### [What needs to be done]
Give back the records that follow exactly, images excluded.

■ ■ ■ ■ ■

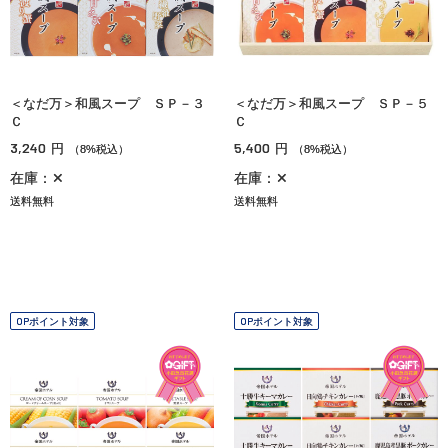
＜なだ万＞和風スープ ＳＰ－３
＜なだ万＞和風スープ ＳＰ－５
Ｃ
Ｃ
3,240
5,400
円
円
（8%税込）
（8%税込）
在庫：✕
在庫：✕
送料無料
送料無料
OPポイント対象
OPポイント対象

■ ■ ■ ■ ■

### [Solution to this task]
＜なだ万＞和風スープ ＳＰ－３
＜なだ万＞和風スープ ＳＰ－５
Ｃ
Ｃ
3,240
5,400
円
円
（8%税込）
（8%税込）
在庫：✕
在庫：✕
送料無料
送料無料
OPポイント対象
OPポイント対象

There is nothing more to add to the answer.